*** Begin section ***

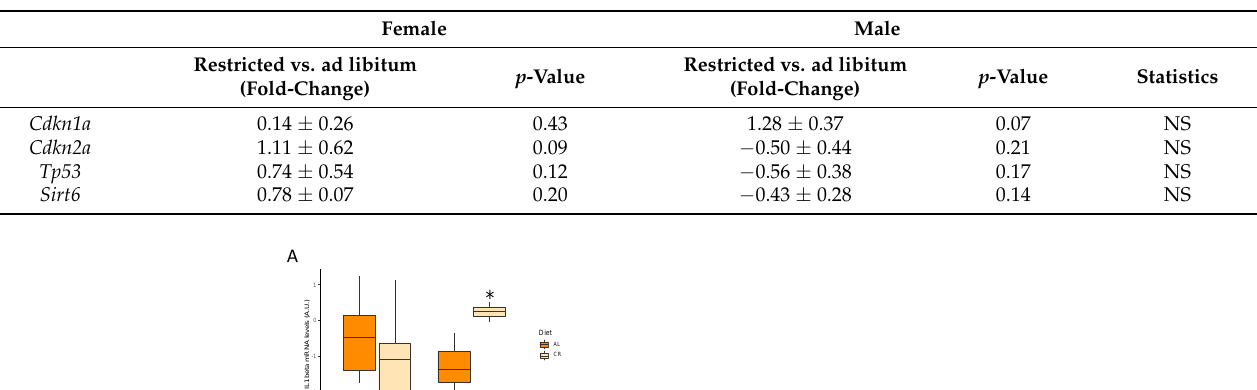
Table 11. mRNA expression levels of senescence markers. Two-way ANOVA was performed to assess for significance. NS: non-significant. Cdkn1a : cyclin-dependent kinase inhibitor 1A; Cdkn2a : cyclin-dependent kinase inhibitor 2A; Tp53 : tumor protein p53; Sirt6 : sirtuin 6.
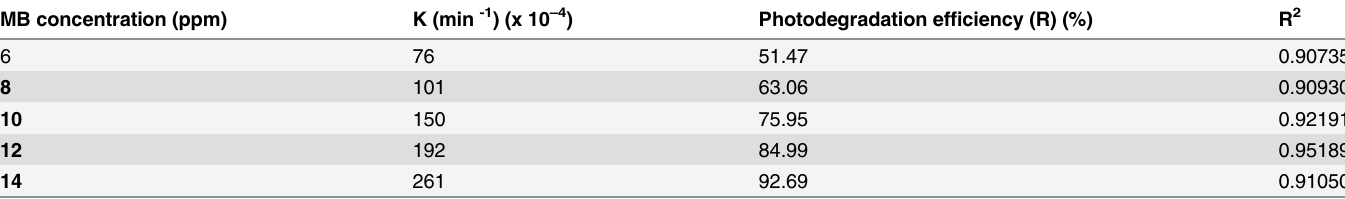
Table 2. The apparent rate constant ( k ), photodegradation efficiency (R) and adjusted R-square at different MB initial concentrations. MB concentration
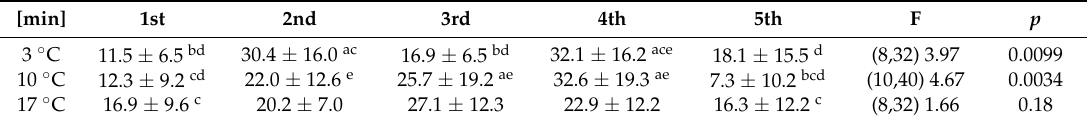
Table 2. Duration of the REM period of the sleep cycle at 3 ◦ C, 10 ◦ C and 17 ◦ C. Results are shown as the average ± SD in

*** End section ***
*** Begin section ***

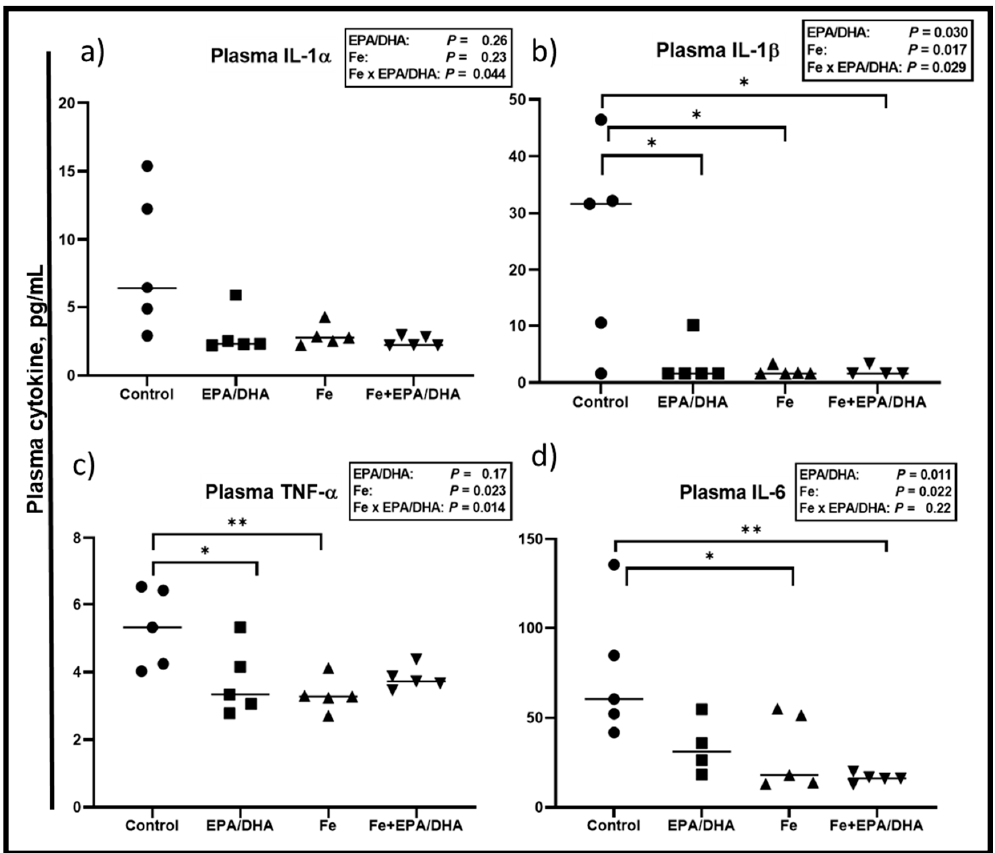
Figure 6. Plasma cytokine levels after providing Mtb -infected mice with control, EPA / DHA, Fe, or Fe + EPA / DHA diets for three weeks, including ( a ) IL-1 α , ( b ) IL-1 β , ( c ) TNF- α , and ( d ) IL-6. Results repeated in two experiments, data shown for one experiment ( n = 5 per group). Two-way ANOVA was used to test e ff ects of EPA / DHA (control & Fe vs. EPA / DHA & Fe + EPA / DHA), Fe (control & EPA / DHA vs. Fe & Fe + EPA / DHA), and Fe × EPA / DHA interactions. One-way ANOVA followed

*** End section ***
*** Begin section ***

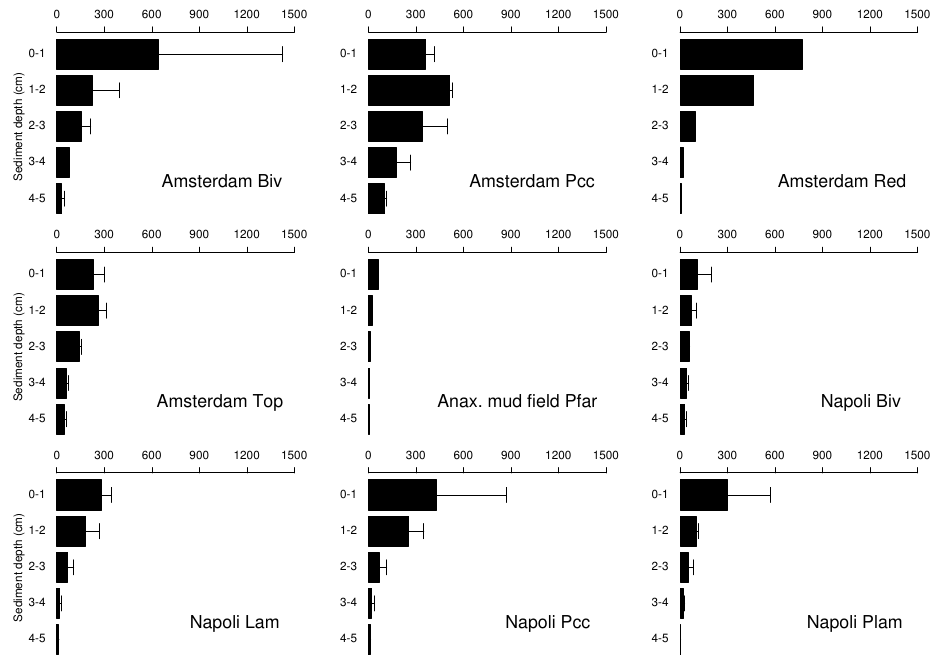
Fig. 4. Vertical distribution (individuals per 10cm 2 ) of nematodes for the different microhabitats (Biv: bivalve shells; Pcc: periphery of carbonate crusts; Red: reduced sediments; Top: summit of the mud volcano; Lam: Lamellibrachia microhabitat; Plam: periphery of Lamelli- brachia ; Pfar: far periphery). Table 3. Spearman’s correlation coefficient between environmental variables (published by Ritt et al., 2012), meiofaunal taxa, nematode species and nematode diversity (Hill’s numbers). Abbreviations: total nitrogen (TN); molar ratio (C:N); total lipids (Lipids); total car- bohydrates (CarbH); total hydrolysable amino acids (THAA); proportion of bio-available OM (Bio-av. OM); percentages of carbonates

*** End section ***

* **WORK TO BE COMPLETED**
Scan the listing above and work out how many of its lines contain the word "shown". Report only that number.

* **TASK RESULT**
2